TASK ::
Pick out every line in the data below that contains the string "News", and copy each one.

────────────────────────────────────────

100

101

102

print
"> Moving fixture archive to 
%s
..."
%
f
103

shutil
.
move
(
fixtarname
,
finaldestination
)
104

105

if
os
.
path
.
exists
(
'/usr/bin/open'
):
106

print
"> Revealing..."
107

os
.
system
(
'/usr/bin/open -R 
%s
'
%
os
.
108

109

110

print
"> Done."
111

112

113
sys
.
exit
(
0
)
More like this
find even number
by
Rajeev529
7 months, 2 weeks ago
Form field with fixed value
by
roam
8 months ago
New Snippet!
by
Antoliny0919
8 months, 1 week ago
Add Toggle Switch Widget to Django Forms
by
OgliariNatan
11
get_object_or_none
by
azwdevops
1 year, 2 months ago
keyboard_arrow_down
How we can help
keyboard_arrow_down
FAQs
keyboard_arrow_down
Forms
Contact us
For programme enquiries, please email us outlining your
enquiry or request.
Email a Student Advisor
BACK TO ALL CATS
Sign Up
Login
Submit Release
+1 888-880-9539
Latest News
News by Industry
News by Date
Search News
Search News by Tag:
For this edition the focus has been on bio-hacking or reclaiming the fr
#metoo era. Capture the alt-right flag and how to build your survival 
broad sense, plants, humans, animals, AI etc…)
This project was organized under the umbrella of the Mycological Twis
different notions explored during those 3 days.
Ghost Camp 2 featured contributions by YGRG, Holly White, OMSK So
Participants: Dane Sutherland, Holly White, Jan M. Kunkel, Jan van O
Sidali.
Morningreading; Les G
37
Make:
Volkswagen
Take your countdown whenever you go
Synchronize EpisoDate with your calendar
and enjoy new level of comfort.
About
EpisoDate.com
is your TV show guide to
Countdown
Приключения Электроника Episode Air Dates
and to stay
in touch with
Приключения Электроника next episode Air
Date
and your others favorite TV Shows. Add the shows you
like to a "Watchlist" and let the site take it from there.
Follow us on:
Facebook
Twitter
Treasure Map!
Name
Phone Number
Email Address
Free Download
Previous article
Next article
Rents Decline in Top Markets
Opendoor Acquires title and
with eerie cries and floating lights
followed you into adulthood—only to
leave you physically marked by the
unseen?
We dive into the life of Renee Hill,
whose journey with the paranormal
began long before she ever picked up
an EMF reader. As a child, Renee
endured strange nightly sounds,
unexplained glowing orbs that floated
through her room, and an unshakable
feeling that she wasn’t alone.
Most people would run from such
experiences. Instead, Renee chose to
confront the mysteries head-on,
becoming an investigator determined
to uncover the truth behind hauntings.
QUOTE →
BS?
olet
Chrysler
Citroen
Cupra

────────────────────────────────────────

YOUR SOLUTION ::
Latest News
News by Industry
News by Date
Search News
Search News by Tag:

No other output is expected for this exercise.